CHAPITRE XV. QUELLE EST LA MESURE DU TEMPS?
18. Et cependant nous disons qu’un temps est long et qu’un temps est court, et nous ne le disons que du passé et de l’avenir; ainsi, par exemple, cent ans passés, cent ans à venir, voilà ce que nous appelons longtemps; et, peu de temps : dix jours écoulés, dix jours à attendre. Mais comment peut être long ou court ce qui n’est pas? car le passé n’est plus, et l’avenir n’est pas encore. Cessons donc de dire: Ce temps est long; disons du passé : il a été long; et: il sera long, de l’avenir.
Seigneur mon Dieu, ma lumière, votre vérité ne se moquera-t-elle pas de l’homme qui parle ainsi? Car ce long passé, est-ce quand il était déjà passé qu’il a été long, ou quand il était encore présent? En effet, il n’a pu être long que tant qu’il fut quelque chose qui pût être long. Mais, passé, il n’était déjà plus; et comment pouvait-il être long, lui qui n’avait plus d’être? Ne disons plus donc : Le passé a été long: car nous ne retrouverons pas ce qui a été long, puisque du moment où il passe, il n’est plus. Disons: Ce temps présenta été long, car il était long en tant que présent. Il ne s’était pas encore écoulé au non-être, il était donc quelque chose qui pouvait être long. Mais aussitôt qu’il a passé, aussitôt il a cessé d’être long, en cessant d’être.
19. Voyons donc, ô âme de l’homme, si le temps présent peut être long; car tu as reçu la faculté de concevoir et de mesurer ses pauses.
Que vas-tu me répondre? Est-ce un long temps que cent années présentes? Vois d’abord si cent années peuvent être présentes. Est-ce la première qui s’accomplit? elle seule est présente; les quatre-vingt-dix--neuf autres sont à venir; et, partant, ne sont pas encore. Est-ce la seconde? il en est une déjà passée; une pré-sente; le reste est futur. Ainsi de toute année que nous fixerons comme présente dans la révolution d’un siècle; tout ce qui la devance est passé; tout ce qui la suit est futur. Cent années ne sauraient donc être présentes. (479) Mais vois si du moins l’année actuelle est elle-même présente. Est-ce son premier mois qui court? les autres sont à venir. Est-ce le second? le premier est déjà passé; le reste n’est pas encore ; ainsi l’année actuelle n’est pas tout entiére présente: et, partant, ce n’est pas une année présente; car l’année, c’est douze mois, dont chacun à Son tour est présent; le reste, passé ou futur. Et le moie courant, même, n’est pas présent, mais un seul de ses jours. Est-il le premier? le reste est dans l’avenir. Est-il le dernier? le reste est dans le passé. Est-il intermédiaire? il est entre ce qui n’est plus et ce qui n’est pas encore.

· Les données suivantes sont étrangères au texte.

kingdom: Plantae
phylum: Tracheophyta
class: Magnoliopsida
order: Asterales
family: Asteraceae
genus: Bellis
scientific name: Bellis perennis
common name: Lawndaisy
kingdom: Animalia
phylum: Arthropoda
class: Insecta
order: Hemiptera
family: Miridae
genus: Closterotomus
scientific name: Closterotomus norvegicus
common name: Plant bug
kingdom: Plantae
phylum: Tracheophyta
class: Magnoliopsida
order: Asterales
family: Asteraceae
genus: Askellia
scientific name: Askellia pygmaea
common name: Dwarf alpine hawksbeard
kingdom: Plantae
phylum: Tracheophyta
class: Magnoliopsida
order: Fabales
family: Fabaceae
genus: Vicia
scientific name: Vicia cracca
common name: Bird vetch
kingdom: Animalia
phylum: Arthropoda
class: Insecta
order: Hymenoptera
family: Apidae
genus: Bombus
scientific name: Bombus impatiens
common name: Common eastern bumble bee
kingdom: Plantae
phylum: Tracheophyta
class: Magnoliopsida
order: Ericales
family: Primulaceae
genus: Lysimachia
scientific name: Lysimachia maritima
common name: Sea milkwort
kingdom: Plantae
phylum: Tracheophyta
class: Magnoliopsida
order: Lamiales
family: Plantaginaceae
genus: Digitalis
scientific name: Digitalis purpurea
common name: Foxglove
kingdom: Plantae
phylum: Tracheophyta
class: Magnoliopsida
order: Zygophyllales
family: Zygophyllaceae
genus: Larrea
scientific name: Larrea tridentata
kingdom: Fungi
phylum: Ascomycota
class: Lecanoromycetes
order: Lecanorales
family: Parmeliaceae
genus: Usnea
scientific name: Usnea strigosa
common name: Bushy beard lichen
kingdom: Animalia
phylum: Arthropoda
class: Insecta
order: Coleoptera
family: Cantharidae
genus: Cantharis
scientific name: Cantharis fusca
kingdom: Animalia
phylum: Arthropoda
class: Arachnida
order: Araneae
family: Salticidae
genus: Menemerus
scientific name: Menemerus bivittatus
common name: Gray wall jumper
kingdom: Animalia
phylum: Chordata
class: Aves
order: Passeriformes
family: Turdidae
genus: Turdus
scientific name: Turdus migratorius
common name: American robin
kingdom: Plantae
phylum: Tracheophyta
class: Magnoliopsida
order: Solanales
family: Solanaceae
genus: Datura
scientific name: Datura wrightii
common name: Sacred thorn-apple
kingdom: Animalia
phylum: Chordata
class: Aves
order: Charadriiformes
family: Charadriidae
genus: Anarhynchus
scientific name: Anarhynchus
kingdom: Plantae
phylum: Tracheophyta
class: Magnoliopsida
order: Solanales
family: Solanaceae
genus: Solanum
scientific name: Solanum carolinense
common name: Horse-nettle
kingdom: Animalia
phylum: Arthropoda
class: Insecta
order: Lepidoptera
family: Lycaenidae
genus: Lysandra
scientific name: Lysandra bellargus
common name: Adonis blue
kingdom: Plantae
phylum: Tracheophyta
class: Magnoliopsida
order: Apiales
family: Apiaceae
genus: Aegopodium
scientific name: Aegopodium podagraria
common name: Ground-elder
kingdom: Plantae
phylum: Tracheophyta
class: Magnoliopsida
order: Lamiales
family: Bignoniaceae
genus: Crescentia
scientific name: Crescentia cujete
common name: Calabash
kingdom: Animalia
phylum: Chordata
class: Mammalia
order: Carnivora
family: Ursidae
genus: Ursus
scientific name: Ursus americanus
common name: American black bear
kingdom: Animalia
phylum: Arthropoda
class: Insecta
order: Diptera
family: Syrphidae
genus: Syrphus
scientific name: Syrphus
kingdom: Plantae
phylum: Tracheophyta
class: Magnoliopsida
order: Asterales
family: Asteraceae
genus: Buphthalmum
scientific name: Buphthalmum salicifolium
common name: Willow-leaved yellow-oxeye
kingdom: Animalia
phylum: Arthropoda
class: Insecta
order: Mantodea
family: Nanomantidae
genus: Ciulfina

20. Voilà donc ce temps présent que nous avons trouvé le seul qu’on pût appeler long; le voilà réduit à peine à l’espace d’un jour. Et ce jour même, encore, discutons-le; non, ce seul jour n’est pas tout entier présent: car il s’accomplit en vingt-quatre heures, douze de jour, douze de nuit, dont la première précède, et la dernière suit toutes les autres, l’intermédiaire suit et précède.
Et cette même heure se compose elle-même de parcelles fugitives. Tout ce qui s’en détache, s’envole dans le passé; ce qui en reste est avenir. Que si l’on conçoit un point dans le temps sans division possible de moment, c’est ce point-là seul qu’on peut nommer présent. Et ce point vole, rapide, de l’avenir au passé, durée sans étendue; car s’il est étendu, il se divise en passé et avenir.
Ainsi, le présent est sans étendue. Où donc est le temps que nous puissions appeler long? Est-ce l’avenir! Non: car il ne peut être long sans être. Nous disons donc: Il sera long. Mais quand le sera-t-il? Non sans doute tant qu’il sera avenir, n’étant pas encore, pour être long. Que s’il ne doit être long qu’au moment où, de futur, il commencera d’être ce qu’il n’est pas encore, c’est-à-dire présent, ayant un être, et de quoi être long, n’oublions pas que le présent nous a crié à haute voix : Non, je ne saurais être long.